During the third quarter of 2008, the Company’s net sales were $665.5 million, which compares with net sales of $693.7 million over the same period of 2007.  The decrease is due to reduced unit sales volume, partially offset by the increased selling prices resulting from the increased average cost of raw material during the period, which is generally passed on to customers.  Net sales were $2.12 billion for the nine months ended September 27, 2008 compared with $2.08 billion in the same period of 2007.  The increase in net sales for the nine-month period was primarily attributable to the increased selling prices and contributions from the acquisition of Extruded Metals, Inc. (Extruded) on February 27, 2007, partially offset by reduced unit sales volume.  The COMEX average price of copper, the Company’s principal raw material, was $3.59 in the first nine months of 2008, a 12 percent increase over the same period of 2007.

Cost of goods sold decreased from $603.2 million in the third quarter of 2007 to $588.5 million in the same period of 2008.  The decrease primarily resulted from decreased sales volume, partially offset by increased average cost of raw material, increased utilities, and increased freight costs during the current quarter.  Cost of goods sold for the nine months ended September 27, 2008 was $1.86 billion compared with $1.80 billion for the first nine months of 2007.  The current year increase was attributable to higher average raw material costs, increased utilities and freight, and increased costs following the acquisition of Extruded, partially offset by sales volume declines.  Additionally, during the final week of the quarter and continuing into the following two weeks subsequent to quarter-end, the market value of copper, the Company’s principal raw material, declined by approximately 34 percent.  As a result, certain inventories were written down to the lower of cost or market at September 27, 2008.  The write down of approximately $3.3 million, or 6 cents per diluted share after tax, resulted from the open market price of copper falling below the inventories’ net book value.

The Company has also deferred recognizing potential gains resulting from liquidation of LIFO inventories during the first nine months of 2008.  The Company expects to replenish these inventories by the end of 2008 and, as such, has not recognized the effects of liquidating LIFO layers.  In the event the Company is unable to replenish these inventories due to lack of availability or operational reasons, the Company would recognize a non-cash gain of approximately $18.4 million from the liquidation of LIFO layers based on quarter-end quantities.

### [ABOUT THIS TASK]
Rewrite the financial passage from the words "The Company has" through "on quarter-end quantities.", changing each "replenish" to "restock".

### [Human pose images with coordinates]
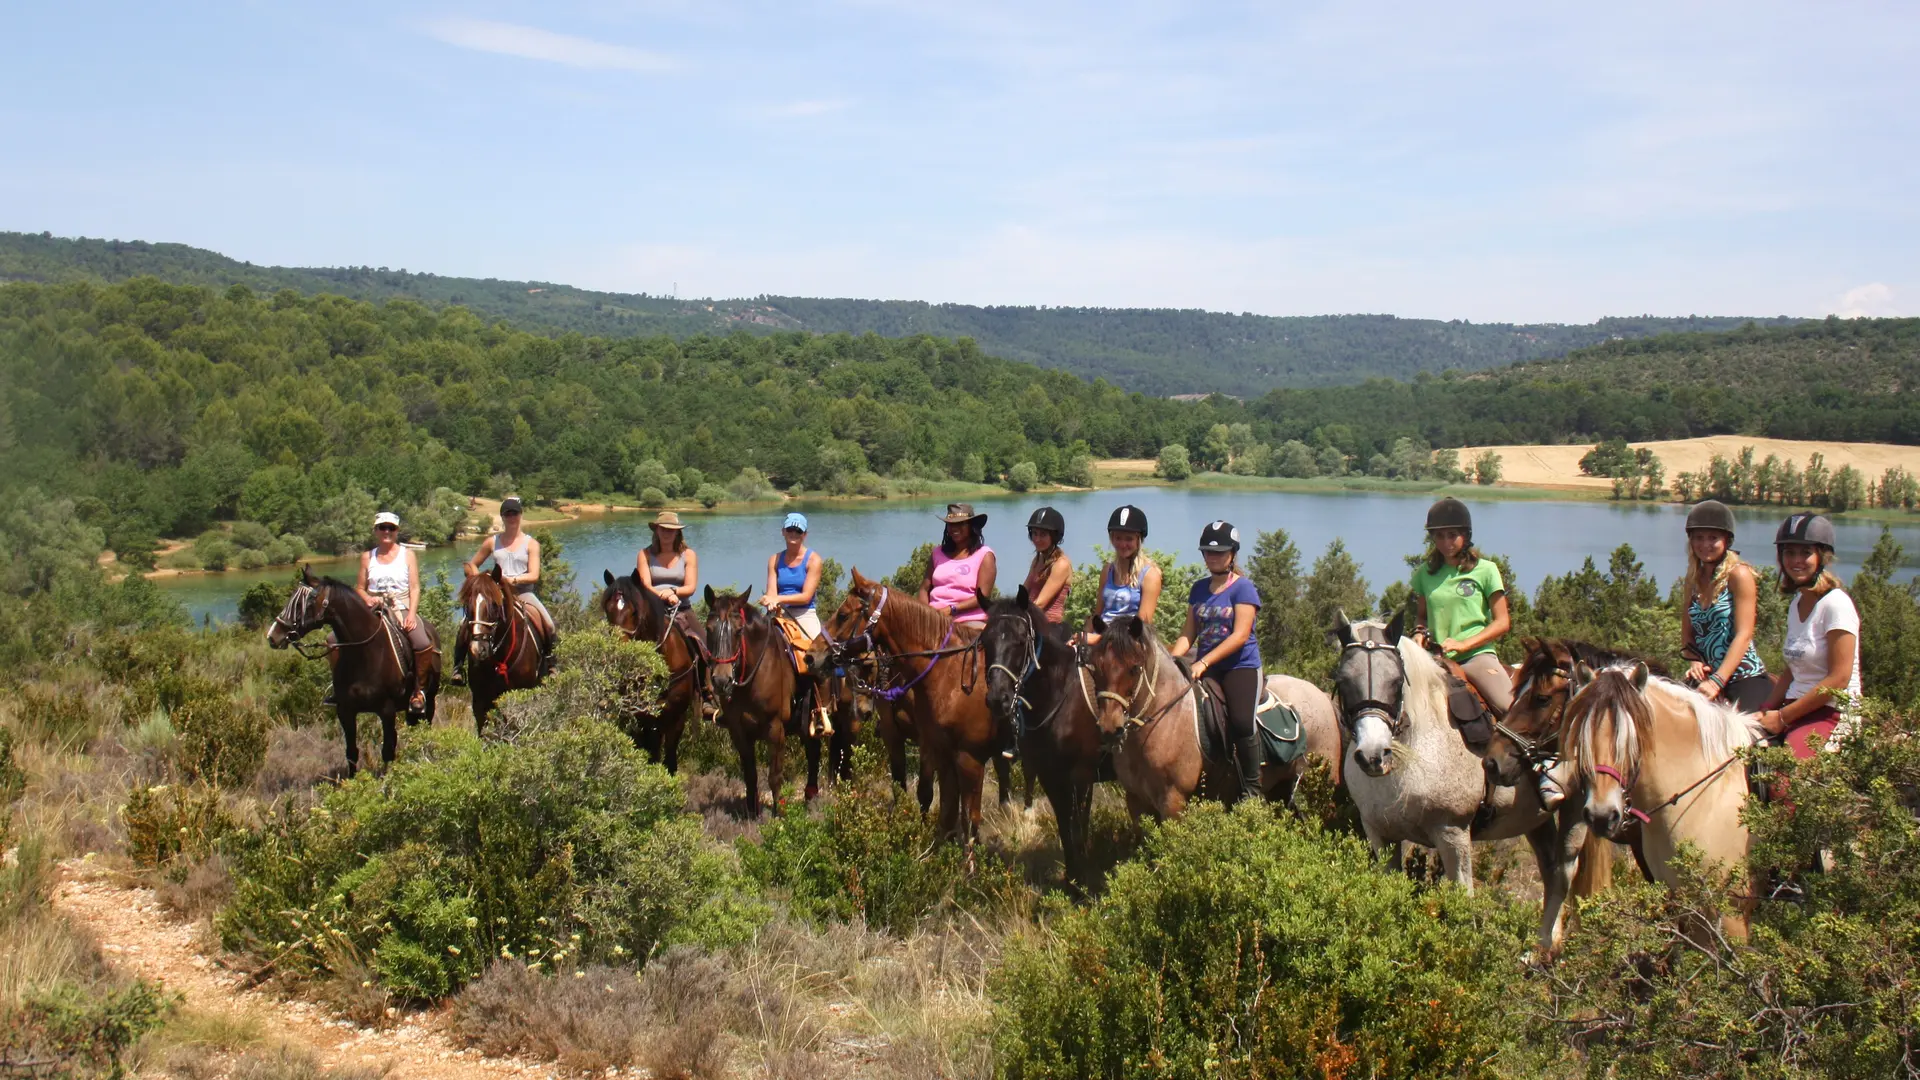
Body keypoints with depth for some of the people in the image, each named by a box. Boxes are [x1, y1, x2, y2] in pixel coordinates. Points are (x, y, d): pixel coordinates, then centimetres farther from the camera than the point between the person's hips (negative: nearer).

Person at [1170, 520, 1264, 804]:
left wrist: (1203, 663, -20)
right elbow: (1188, 634, 15)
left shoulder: (1243, 588, -3)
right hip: (1206, 670, 5)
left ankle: (1252, 788, -7)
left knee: (1241, 722, -24)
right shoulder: (1199, 588, 15)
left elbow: (1240, 636, -13)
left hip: (1241, 666, -5)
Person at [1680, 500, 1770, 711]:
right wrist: (1693, 661, -7)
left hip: (1745, 679, -6)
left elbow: (1743, 635, -15)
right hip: (1705, 678, 6)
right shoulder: (1694, 579, 11)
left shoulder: (1739, 575, -8)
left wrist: (1717, 681, -22)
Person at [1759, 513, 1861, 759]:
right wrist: (1766, 711, 4)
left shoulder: (1836, 604, -13)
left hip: (1831, 714, -8)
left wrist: (1782, 717, -14)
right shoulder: (1796, 602, 12)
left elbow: (1839, 679, -17)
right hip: (1796, 708, 8)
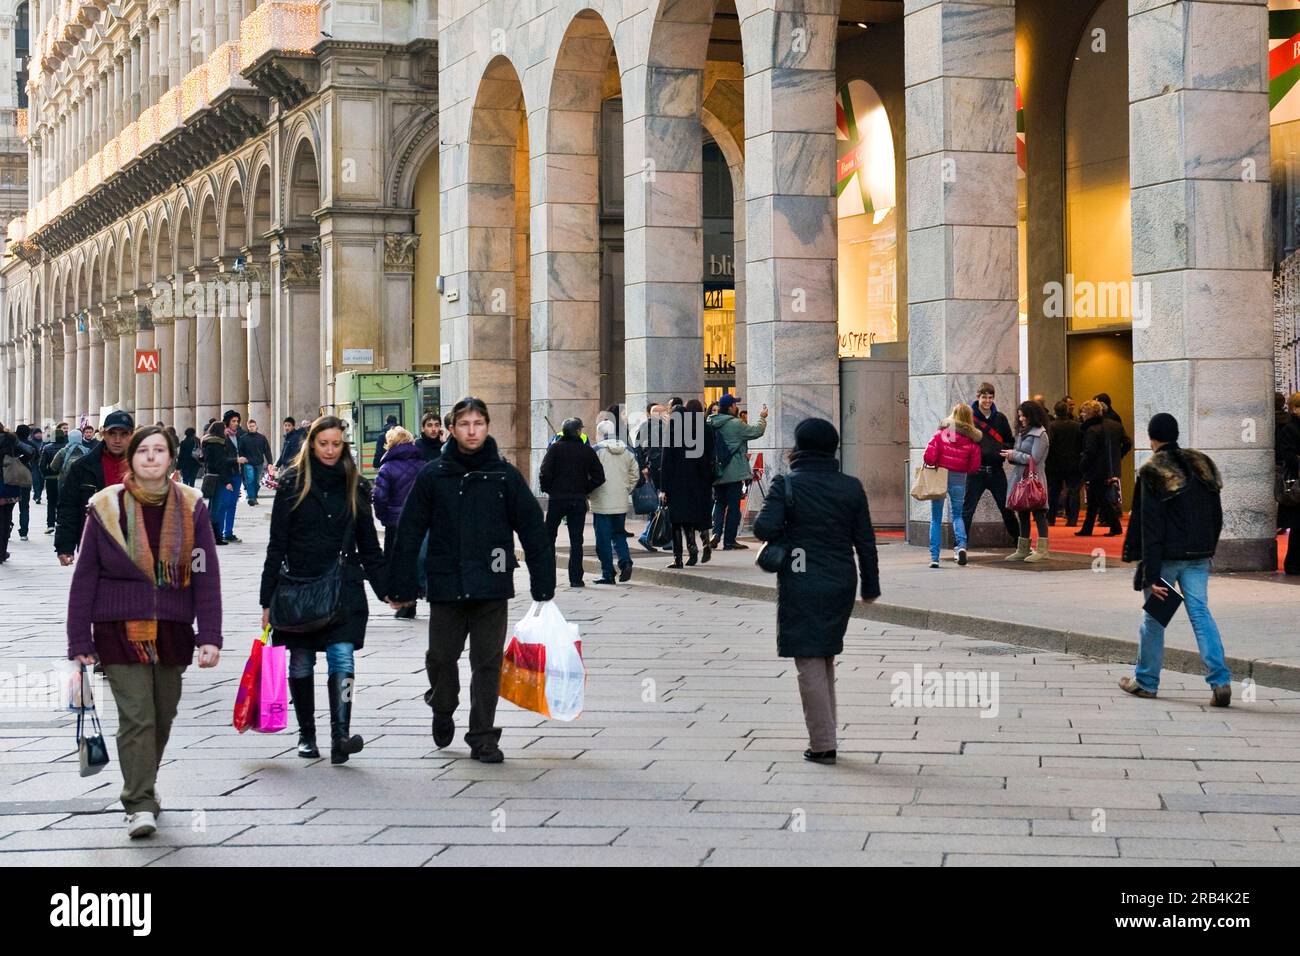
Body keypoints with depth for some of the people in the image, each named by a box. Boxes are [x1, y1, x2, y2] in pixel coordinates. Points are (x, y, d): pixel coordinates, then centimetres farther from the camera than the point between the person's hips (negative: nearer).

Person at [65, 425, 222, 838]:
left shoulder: (191, 508, 2)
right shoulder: (106, 507, -2)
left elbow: (207, 576, 2)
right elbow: (84, 576, 1)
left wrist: (210, 636, -6)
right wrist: (80, 642, -2)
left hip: (173, 630, 3)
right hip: (121, 629, -2)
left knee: (163, 715, 12)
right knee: (136, 716, -11)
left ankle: (142, 785, 33)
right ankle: (139, 805, -9)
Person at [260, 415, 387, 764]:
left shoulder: (355, 487, 8)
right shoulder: (292, 484, 2)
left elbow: (369, 546, 14)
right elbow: (277, 545, 1)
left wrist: (386, 589, 7)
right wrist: (268, 600, -2)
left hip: (344, 589, 0)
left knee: (342, 657, -14)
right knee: (300, 665, 7)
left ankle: (341, 735, -21)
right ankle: (306, 734, 21)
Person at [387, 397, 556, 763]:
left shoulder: (505, 476, 1)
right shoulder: (433, 475, 1)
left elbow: (534, 531, 2)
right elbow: (409, 534, 2)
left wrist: (543, 586, -2)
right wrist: (402, 588, 0)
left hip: (492, 587, 0)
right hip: (445, 586, 0)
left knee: (488, 663, 1)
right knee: (441, 658, 7)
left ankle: (483, 738, 10)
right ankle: (443, 712, 35)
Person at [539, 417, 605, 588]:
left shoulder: (555, 448, -5)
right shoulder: (587, 451, 0)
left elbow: (545, 473, -14)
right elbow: (599, 477, -1)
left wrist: (547, 489, 2)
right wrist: (584, 490, 9)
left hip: (557, 498, -1)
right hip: (579, 500, 1)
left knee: (549, 537, 11)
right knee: (576, 540, 5)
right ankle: (576, 578, 2)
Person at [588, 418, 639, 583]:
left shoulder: (596, 451, -10)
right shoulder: (627, 452, 6)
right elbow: (635, 475, 11)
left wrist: (587, 497, 4)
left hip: (601, 503, -5)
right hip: (621, 504, 5)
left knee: (604, 539, 1)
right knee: (619, 534, 18)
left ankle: (608, 574, 3)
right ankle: (625, 561, -4)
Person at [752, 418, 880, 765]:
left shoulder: (787, 485, -9)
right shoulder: (851, 487, 3)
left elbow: (764, 528, -18)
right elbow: (865, 541, 5)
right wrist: (870, 584, 13)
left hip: (802, 586, -4)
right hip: (840, 585, 4)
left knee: (810, 662, -1)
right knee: (825, 658, 19)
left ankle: (823, 744, -3)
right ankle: (825, 733, 24)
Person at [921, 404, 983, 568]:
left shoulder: (941, 434, -7)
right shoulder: (972, 440, -4)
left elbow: (929, 457, -13)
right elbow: (974, 467, -2)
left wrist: (935, 465, 7)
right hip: (959, 479, 1)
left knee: (936, 518, 8)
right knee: (957, 514, 19)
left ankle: (934, 557, 4)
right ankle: (961, 545, -7)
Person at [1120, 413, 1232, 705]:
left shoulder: (1153, 473, -11)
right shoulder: (1202, 465, 7)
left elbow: (1150, 526, -14)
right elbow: (1216, 516, 12)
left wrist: (1151, 574, -15)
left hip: (1167, 556, -5)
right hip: (1198, 557, 5)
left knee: (1154, 618, 9)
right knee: (1201, 613, 2)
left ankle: (1146, 681, 21)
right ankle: (1220, 681, -10)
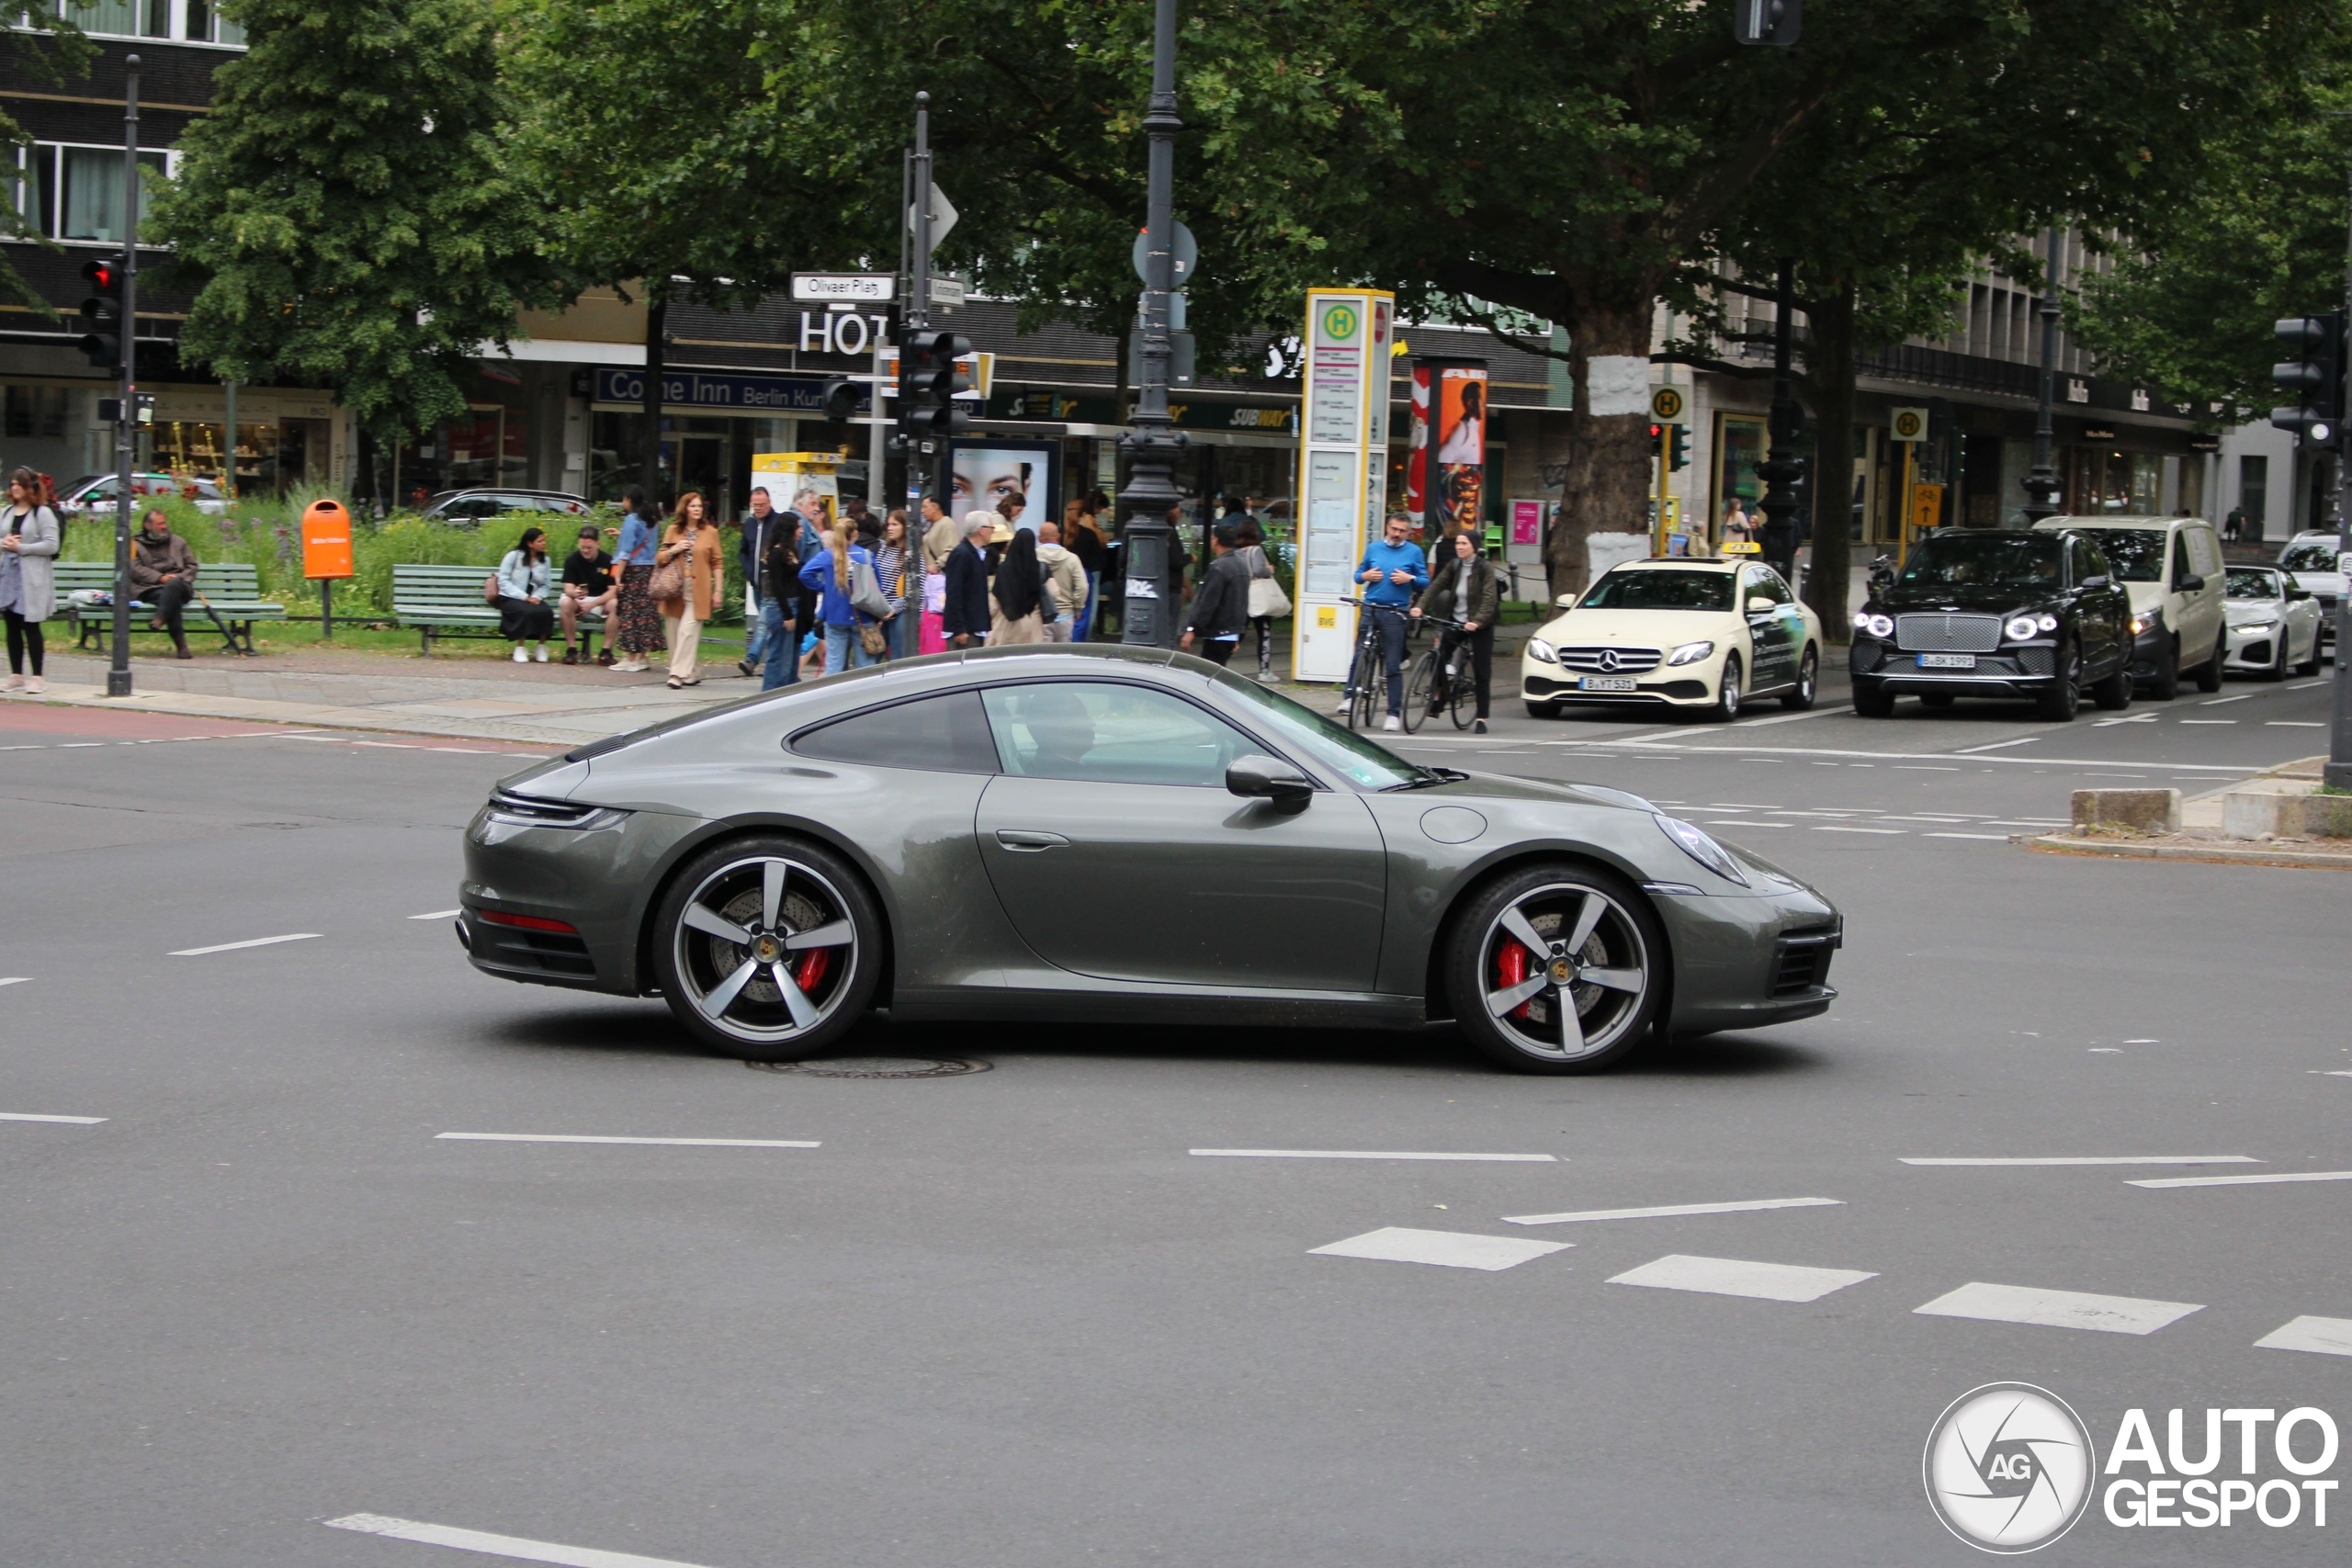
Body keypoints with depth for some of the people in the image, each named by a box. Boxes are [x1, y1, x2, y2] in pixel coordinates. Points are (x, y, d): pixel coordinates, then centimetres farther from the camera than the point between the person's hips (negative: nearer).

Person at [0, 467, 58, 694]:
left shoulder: (43, 513, -5)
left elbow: (51, 545, -12)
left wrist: (20, 547, -14)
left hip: (32, 578, -6)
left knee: (31, 627, -4)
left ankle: (36, 677, 0)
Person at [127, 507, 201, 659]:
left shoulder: (177, 542, 25)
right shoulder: (136, 544, 17)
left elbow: (192, 566, 20)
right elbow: (135, 569, 2)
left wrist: (180, 578, -3)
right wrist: (160, 577, -11)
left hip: (178, 585, 2)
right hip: (151, 588, -2)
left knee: (173, 585, -37)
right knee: (171, 599, -36)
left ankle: (159, 620, -53)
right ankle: (180, 644, -45)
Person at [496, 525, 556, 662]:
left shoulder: (545, 560, 10)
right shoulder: (514, 556, -2)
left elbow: (545, 586, 8)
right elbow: (503, 581, -8)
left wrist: (537, 597, -15)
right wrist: (524, 597, -16)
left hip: (533, 599, 4)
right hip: (510, 598, -4)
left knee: (547, 612, -29)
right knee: (528, 611, -35)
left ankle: (542, 646, -14)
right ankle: (520, 648, -22)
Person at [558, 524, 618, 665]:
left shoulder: (608, 561, -10)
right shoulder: (572, 560, -9)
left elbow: (613, 591, -12)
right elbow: (568, 588, -14)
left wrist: (592, 604, -24)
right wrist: (574, 593, -40)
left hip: (602, 600, 0)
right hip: (578, 600, 0)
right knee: (566, 603, -33)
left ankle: (606, 651, -24)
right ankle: (571, 649, -24)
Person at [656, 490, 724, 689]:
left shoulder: (710, 531, 6)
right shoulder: (674, 530, 12)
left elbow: (716, 563, 6)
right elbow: (659, 558, 14)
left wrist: (718, 590, 1)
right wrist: (673, 550, -5)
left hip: (697, 590, -3)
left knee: (688, 631, -14)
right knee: (674, 633, 2)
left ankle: (679, 674, -15)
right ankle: (691, 673, 13)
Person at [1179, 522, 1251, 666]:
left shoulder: (1218, 568, -17)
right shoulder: (1241, 565, 13)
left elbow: (1207, 603, -23)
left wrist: (1191, 630, -21)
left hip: (1217, 635, -10)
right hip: (1232, 634, 10)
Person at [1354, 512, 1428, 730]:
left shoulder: (1414, 552, 4)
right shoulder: (1374, 548, 12)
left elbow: (1425, 582, 6)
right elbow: (1358, 574, 17)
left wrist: (1410, 578, -13)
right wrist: (1365, 576, -6)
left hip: (1394, 613, -2)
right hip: (1369, 609, 2)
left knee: (1393, 666, -1)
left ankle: (1394, 714, 2)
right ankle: (1351, 698, 14)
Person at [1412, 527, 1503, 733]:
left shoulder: (1485, 568, -10)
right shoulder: (1453, 566, 5)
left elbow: (1489, 599, -18)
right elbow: (1436, 585, -3)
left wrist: (1477, 621, -32)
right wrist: (1420, 606, -19)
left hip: (1480, 626, -4)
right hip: (1456, 622, 4)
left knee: (1481, 673, -1)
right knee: (1439, 657, -14)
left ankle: (1481, 718, 5)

### [EXPECTED OUTPUT]
The Company has also deferred recognizing potential gains resulting from liquidation of LIFO inventories during the first nine months of 2008.  The Company expects to restock these inventories by the end of 2008 and, as such, has not recognized the effects of liquidating LIFO layers.  In the event the Company is unable to restock these inventories due to lack of availability or operational reasons, the Company would recognize a non-cash gain of approximately $18.4 million from the liquidation of LIFO layers based on quarter-end quantities.